Sonntag, 21. Februar 2010

Der Morgen danach

Am nächsten Morgen erhoben sich nun also 5 verkaterte Gestalten und ich aus ihren Betten und genossen erst einmal einen liebevoll von Frank für uns zubereiteten Espresso ;) Während der Rest aufgrund des extensiven Alkoholkonsums am vorherigen Abend noch etwas mit dem Appetit und Hunger zu kämpfen hatten, freute ich mich schon richtig auf das Frühstück, dass wir in einem der Hafencafés zu uns nehmen wollten. Vorher musste jedoch für Frank noch ein Mysterium geklärt werden: Dieser war nämlich in der Mitte der Nacht aufgewacht und hatte das Bett unter sich komplett durchnässt vorgefunden. „Ach du Scheiße!“, war natürlich gleich sein Gedanke, „Hab ich ins Bett gemacht?!“ Doch das Abtasten seiner Hose ergab, dass das nicht der Fall seien konnte, denn diese war trocken. Er erinnerte sich also wieder daran, vor dem Einschlafen noch etwas getrunken zu haben, vermutete also richtiger Weise, dass die Nässe von seiner Wasserflasche stammen würde – diese war aber magischer Weise verschwunden ;) Der Austausch über die Erfahrungen, die wir beide in der Nacht gemacht hatten, resultierten in ausgiebigen Lachanfällen und machten mein vermeintliches „Angepinkelt-werden“ zum Running-Gag des Morgens.
Das Frühstück fiel dann beim Großteil der Gruppe mit lediglich einem Milchshake recht spärlich aus, während ich mir 2 Scheiben Banana-Bread bestellte, um meinen Körper für die neu verschriebenen Antibiotika vorzubereiten, die ich heute zum ersten Mal nehmen sollte.

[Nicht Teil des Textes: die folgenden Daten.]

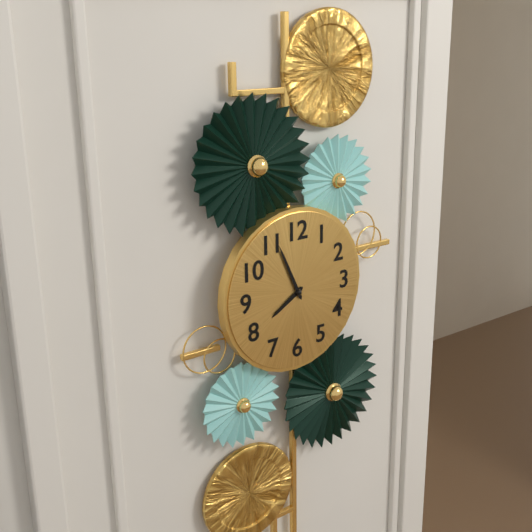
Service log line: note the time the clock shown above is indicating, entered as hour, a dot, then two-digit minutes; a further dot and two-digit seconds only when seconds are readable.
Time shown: 7.56
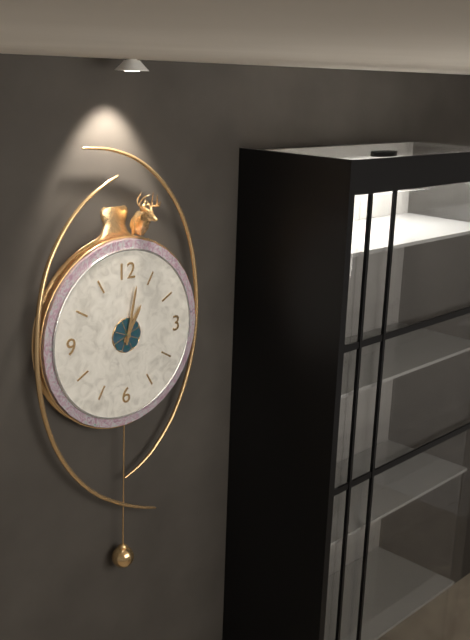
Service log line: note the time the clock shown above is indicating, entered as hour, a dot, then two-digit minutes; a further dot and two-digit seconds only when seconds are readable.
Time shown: 1.02
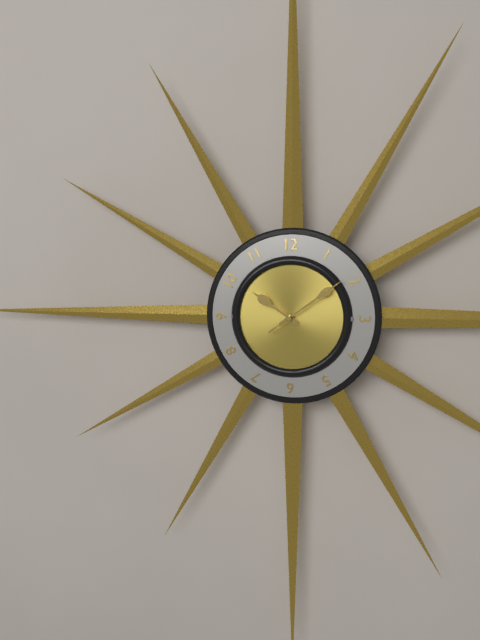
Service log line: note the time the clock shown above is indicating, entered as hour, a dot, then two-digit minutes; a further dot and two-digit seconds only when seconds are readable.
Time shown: 10.09.09
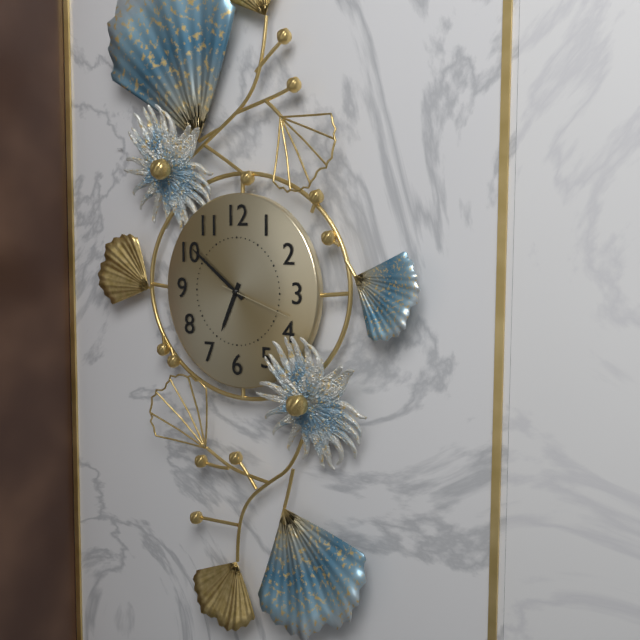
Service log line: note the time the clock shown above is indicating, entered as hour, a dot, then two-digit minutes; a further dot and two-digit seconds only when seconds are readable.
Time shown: 6.51.18
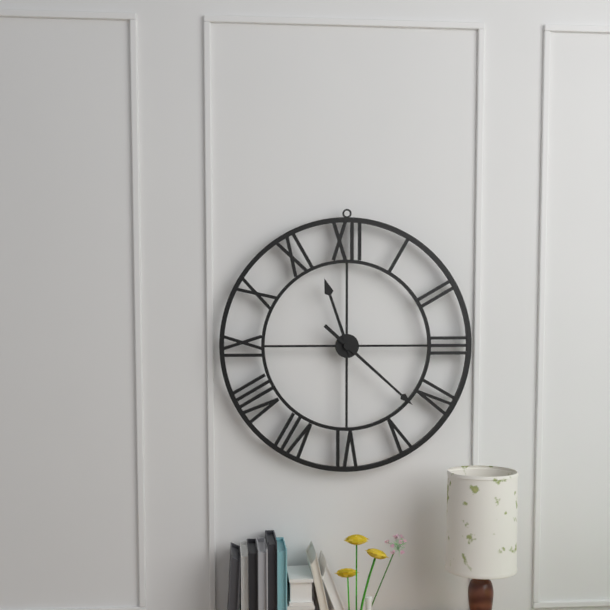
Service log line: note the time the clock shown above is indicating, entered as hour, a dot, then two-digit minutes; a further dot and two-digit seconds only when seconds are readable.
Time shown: 11.22
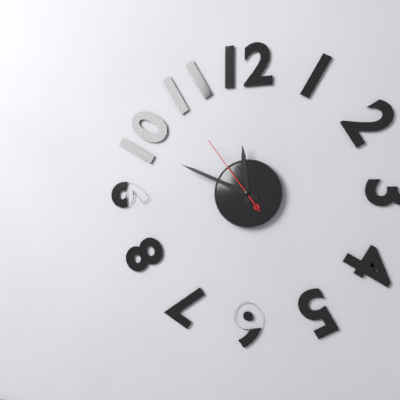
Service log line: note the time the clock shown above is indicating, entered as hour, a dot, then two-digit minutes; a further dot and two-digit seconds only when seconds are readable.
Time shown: 11.49.54
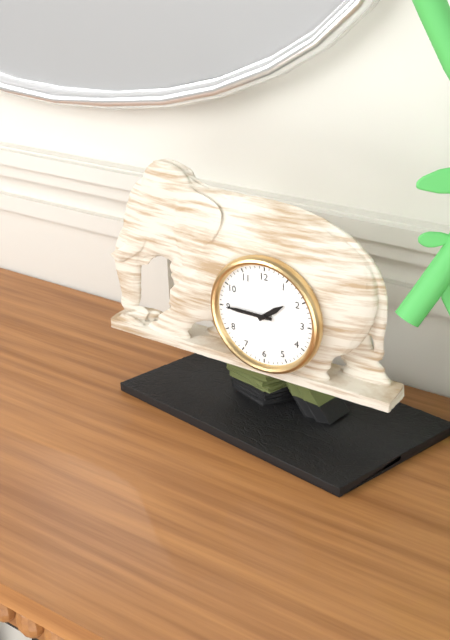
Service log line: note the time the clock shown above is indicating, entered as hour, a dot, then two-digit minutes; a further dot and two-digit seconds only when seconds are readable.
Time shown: 1.45
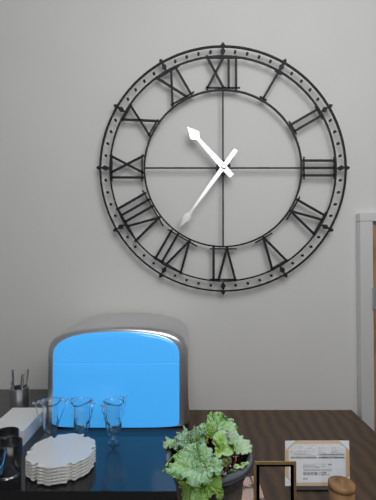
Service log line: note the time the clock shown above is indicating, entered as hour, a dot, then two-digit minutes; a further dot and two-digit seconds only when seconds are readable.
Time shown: 10.36
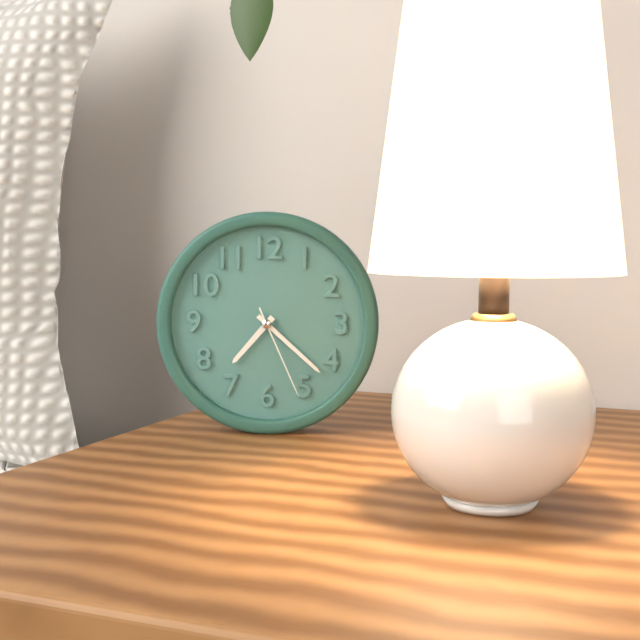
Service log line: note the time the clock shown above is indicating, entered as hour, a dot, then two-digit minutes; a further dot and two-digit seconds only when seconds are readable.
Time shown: 7.22.26
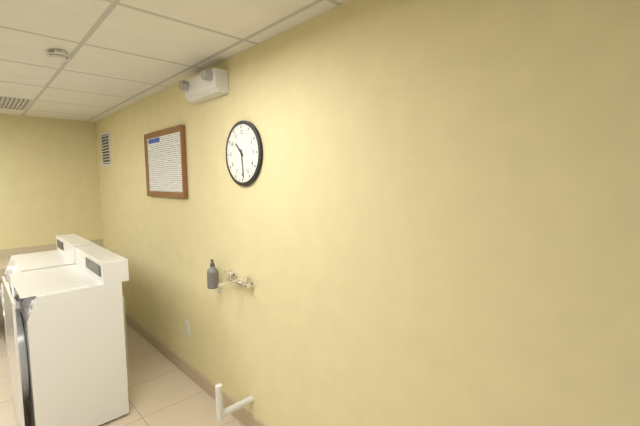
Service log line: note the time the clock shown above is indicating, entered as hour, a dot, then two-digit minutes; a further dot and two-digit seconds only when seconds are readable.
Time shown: 10.29
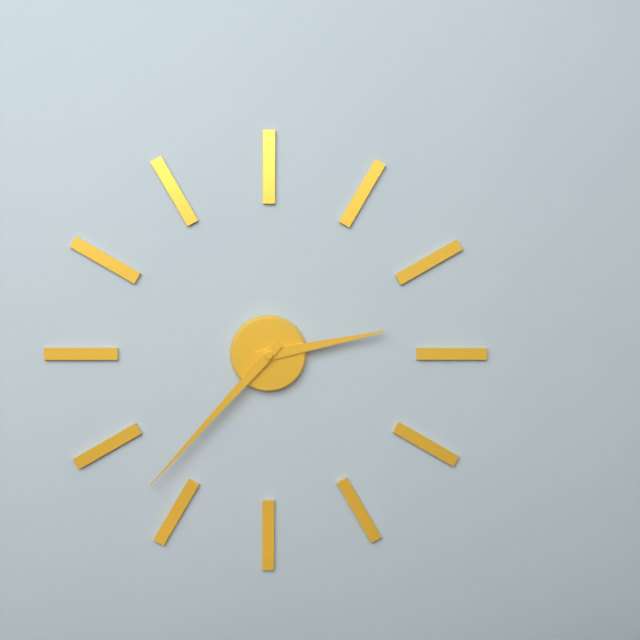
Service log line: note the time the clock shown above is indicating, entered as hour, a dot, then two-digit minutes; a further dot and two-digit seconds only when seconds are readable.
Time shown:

Kaum hatte ich diese zu mir genommen (vermutlich mit zu wenig Flüssigkeit), verschlechterte sich meine Verfassung jedoch schlagartig und mein Kreislauf schien sich dazu entschieden zu haben, mich nicht mehr zu mögen. Leider sollte sich meine Verfassung den ganzen Tag nicht mehr verändern, doch Jammern hilft nichts und da für den Abend nicht genug Personal da war, musste ich sogar zur Arbeit erscheinen. Ich hoffte nur, dass die Einnahme der Medikamente nicht jeden Tag in solchen Beschwerden resultieren würde. Na ja, wenigstens konnte ich nun mit meinen Boots-Kumpanen mitfühlen ;)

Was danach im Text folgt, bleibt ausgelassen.